Sangat menyakitkan bagi Frank untuk mengakui bahwa dia baru saja menghargai impor penuh dari apa yang mungkin perlu dia lakukan. Meskipun mengatakan pada dirinya sendiri bahwa ini tidak nyata, rasa bersalah masih menggantung di pundaknya. Dia berharap untuk menghindari konfrontasi lain dengan Thorn – demonstrasi publik lain tentang betapa tidak berguna dia dalam pertarungan itu. Tetapi apakah ini benar-benar lebih baik? Apakah dia harus membunuh penduduk desa yang tidak bersalah untuk menaklukkan kota-kota ini? Bisakah dia meyakinkan mereka untuk menyerahkan hidup mereka dengan sukarela seperti yang dilakukan Jason di Peccavi? Apakah dia memilikinya di dalam dirinya?

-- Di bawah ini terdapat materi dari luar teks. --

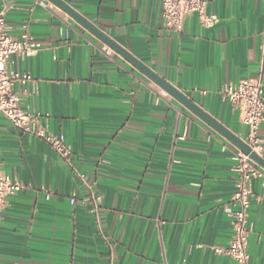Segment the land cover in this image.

Frank tidak tahu bagaimana menjawab pertanyaan itu – dan dia tidak bisa – paling tidak sekarang. Dia meletakkan jari di tasnya dan berdiri, ekspresinya mengeras saat dia melihat Kin cenderung mati. Untuk saat ini, itu tidak masalah. Vera benar. Mereka perlu mengambil langkah demi langkah. Dan langkah selanjutnya adalah menemukan dari mana makhluk-makhluk ini berasal.
Dia mungkin memiliki banyak darah di tangannya sebelum ini selesai, tetapi dia juga akan mencoba membantu di mana dia bisa. Itu harus cukup.